Yay. Homeschooling. It was so much fun to watch your child blossom without trying to satisfy some warped standards to get funding for the next school year that public schools must do.

Science experiments, field trips. We filled out an actual employment application. We balanced a check book. She sewed like crazy. She did so many neat things. Then she went to a performing arts public high school with lots of weird quirky kids just like her. Now she is in college. Thank you homeschooling.
 
Yay. Homeschooling. It was so much fun to watch your child blossom without trying to satisfy some warped standards to get funding for the next school year that public schools must do.

Science experiments, field trips. We filled out an actual employment application. We balanced a check book. She sewed like crazy. She did so many neat things. Then she went to a performing arts public high school with lots of weird quirky kids just like her. Now she is in college. Thank you homeschooling.
Wow! You were a homeschool mom too?
 
I was a homeschool dad for a while.

My daughter knew that she didn't have to go to regular school, but when she was nearly 6 she asked if she could try it.
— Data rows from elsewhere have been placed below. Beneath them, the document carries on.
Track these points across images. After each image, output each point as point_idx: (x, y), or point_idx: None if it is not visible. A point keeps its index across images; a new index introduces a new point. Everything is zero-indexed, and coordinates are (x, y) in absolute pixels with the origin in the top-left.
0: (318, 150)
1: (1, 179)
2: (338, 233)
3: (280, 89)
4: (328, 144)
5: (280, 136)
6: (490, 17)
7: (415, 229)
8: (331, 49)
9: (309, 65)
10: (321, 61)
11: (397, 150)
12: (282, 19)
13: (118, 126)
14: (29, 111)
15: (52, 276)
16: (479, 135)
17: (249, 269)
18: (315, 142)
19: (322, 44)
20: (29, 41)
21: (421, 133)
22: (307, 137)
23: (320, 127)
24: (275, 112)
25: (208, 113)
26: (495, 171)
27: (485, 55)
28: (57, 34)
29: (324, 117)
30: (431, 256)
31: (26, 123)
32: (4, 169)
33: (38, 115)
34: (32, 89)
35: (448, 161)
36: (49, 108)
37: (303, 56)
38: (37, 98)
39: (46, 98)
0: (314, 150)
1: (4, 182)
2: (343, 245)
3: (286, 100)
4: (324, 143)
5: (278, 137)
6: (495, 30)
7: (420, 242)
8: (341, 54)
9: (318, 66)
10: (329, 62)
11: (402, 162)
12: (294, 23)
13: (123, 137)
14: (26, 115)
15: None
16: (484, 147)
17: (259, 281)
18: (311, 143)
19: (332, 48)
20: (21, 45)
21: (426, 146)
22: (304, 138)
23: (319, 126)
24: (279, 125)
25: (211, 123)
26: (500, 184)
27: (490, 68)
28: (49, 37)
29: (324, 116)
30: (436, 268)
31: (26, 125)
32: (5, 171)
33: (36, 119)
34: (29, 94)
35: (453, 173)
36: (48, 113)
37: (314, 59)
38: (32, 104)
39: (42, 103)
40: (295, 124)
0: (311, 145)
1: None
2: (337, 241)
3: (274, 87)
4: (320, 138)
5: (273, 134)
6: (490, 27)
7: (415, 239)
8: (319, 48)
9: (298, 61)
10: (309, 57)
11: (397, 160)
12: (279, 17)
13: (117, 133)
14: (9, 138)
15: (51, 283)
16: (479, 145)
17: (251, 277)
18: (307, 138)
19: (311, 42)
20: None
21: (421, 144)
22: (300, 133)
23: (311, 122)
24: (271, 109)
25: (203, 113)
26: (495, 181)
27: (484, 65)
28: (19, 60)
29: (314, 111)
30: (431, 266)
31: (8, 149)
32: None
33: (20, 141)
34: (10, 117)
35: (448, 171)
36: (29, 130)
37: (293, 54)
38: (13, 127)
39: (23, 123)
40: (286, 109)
We talked about how much more restrictive they would be on the freedom about what to learn and how, but I think she was missing the company of having loads of different kids around. She took to it like a duck to water.

It meant she got to learn to play the flute, be in a band and perform, and when she was older she got involved in the politics of the school and helped to change some things. Her home education never stopped though, as we still needed to supplement some of the more narrower-minded aspects now and again.

I'm sure it helped a lot that her secondary school wasn't some huge inner-city underfunded school, just a local state school in West Cornwall that had chosen to specialise in teaching music. The headmaster was a good man. I wish I'd had the opportunity to be in a school like that when I was kid.
 
I was home schooled back in the late 60's. It was called the Calvert Correspondence back then. I entered public school in 3rd grade.